Source material =>
★ ★ ★ ★ ★
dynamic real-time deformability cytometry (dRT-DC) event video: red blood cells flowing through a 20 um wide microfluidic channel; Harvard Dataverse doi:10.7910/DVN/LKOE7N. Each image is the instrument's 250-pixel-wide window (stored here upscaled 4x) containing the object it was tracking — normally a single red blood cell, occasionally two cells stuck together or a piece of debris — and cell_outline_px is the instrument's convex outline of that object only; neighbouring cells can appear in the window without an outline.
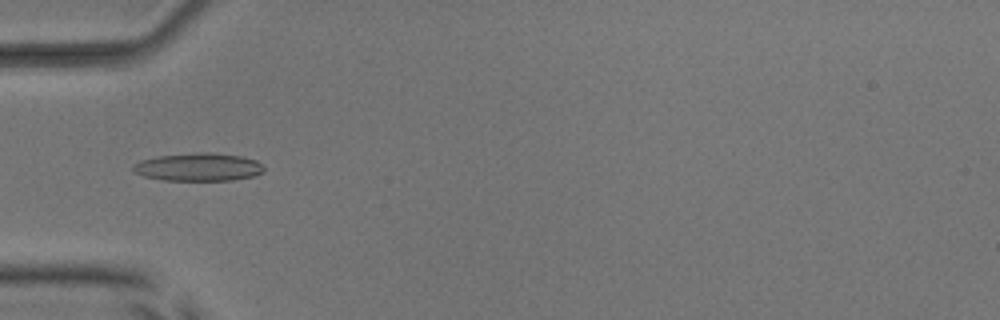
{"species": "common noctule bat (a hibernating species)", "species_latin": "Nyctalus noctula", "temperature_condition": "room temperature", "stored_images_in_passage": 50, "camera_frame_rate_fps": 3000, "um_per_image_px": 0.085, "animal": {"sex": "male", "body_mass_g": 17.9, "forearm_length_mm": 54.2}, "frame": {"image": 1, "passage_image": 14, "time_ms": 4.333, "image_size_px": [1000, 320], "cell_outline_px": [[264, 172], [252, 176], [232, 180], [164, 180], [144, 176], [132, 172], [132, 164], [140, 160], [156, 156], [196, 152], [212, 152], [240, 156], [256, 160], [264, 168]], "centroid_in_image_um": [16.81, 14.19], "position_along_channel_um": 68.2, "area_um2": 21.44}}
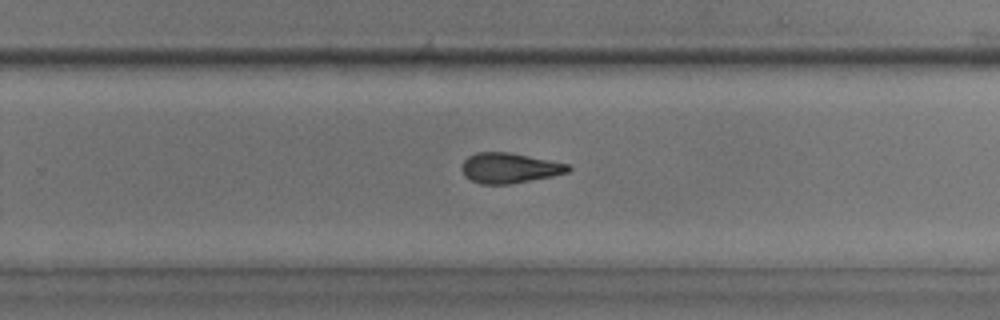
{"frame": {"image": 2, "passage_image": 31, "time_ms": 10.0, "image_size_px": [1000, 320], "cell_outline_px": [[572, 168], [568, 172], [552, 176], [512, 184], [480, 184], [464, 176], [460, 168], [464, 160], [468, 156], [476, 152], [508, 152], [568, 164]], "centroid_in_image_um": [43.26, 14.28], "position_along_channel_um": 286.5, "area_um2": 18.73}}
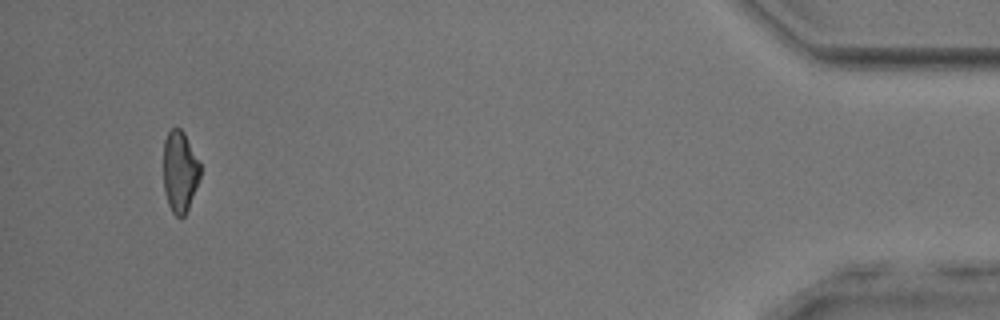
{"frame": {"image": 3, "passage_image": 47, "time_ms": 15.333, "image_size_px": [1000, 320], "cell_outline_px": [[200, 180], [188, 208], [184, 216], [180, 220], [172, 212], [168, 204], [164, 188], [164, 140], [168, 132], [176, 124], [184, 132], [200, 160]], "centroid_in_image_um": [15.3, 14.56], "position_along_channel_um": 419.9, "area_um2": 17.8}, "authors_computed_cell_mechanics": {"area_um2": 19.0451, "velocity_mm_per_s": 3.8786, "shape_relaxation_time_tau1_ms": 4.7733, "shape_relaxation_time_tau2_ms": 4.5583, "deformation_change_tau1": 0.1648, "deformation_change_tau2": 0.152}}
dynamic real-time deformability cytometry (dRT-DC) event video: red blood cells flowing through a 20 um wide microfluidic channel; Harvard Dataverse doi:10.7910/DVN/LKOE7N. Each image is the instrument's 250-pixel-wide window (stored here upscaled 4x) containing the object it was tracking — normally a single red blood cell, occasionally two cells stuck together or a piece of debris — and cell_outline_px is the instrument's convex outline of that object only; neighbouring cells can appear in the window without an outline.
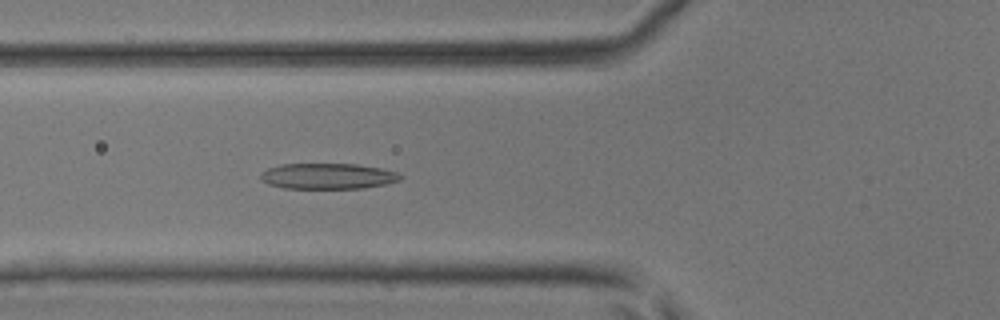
★ ★ ★ ★ ★
Job => Leave out the pictures and reproduce the rest of the listing exactly.

Result of this exercise =>
dynamic real-time deformability cytometry (dRT-DC) event video: red blood cells flowing through a 20 um wide microfluidic channel; Harvard Dataverse doi:10.7910/DVN/LKOE7N. Each image is the instrument's 250-pixel-wide window (stored here upscaled 4x) containing the object it was tracking — normally a single red blood cell, occasionally two cells stuck together or a piece of debris — and cell_outline_px is the instrument's convex outline of that object only; neighbouring cells can appear in the window without an outline.
{"species": "common noctule bat (a hibernating species)", "species_latin": "Nyctalus noctula", "temperature_condition": "room temperature", "stored_images_in_passage": 50, "camera_frame_rate_fps": 3000, "um_per_image_px": 0.085, "animal": {"sex": "male", "body_mass_g": 17.9, "forearm_length_mm": 54.2}, "frame": {"image": 1, "passage_image": 14, "time_ms": 4.333, "image_size_px": [1000, 320], "cell_outline_px": [[264, 172], [252, 176], [232, 180], [164, 180], [144, 176], [132, 172], [132, 164], [140, 160], [156, 156], [196, 152], [212, 152], [240, 156], [256, 160], [264, 168]], "centroid_in_image_um": [16.81, 14.19], "position_along_channel_um": 68.2, "area_um2": 21.44}}
{"frame": {"image": 2, "passage_image": 31, "time_ms": 10.0, "image_size_px": [1000, 320], "cell_outline_px": [[572, 168], [568, 172], [552, 176], [512, 184], [480, 184], [464, 176], [460, 168], [464, 160], [468, 156], [476, 152], [508, 152], [568, 164]], "centroid_in_image_um": [43.26, 14.28], "position_along_channel_um": 286.5, "area_um2": 18.73}}
{"frame": {"image": 3, "passage_image": 47, "time_ms": 15.333, "image_size_px": [1000, 320], "cell_outline_px": [[200, 180], [188, 208], [184, 216], [180, 220], [172, 212], [168, 204], [164, 188], [164, 140], [168, 132], [176, 124], [184, 132], [200, 160]], "centroid_in_image_um": [15.3, 14.56], "position_along_channel_um": 419.9, "area_um2": 17.8}, "authors_computed_cell_mechanics": {"area_um2": 19.0451, "velocity_mm_per_s": 3.8786, "shape_relaxation_time_tau1_ms": 4.7733, "shape_relaxation_time_tau2_ms": 4.5583, "deformation_change_tau1": 0.1648, "deformation_change_tau2": 0.152}}
dynamic real-time deformability cytometry (dRT-DC) event video: red blood cells flowing through a 20 um wide microfluidic channel; Harvard Dataverse doi:10.7910/DVN/LKOE7N. Each image is the instrument's 250-pixel-wide window (stored here upscaled 4x) containing the object it was tracking — normally a single red blood cell, occasionally two cells stuck together or a piece of debris — and cell_outline_px is the instrument's convex outline of that object only; neighbouring cells can appear in the window without an outline.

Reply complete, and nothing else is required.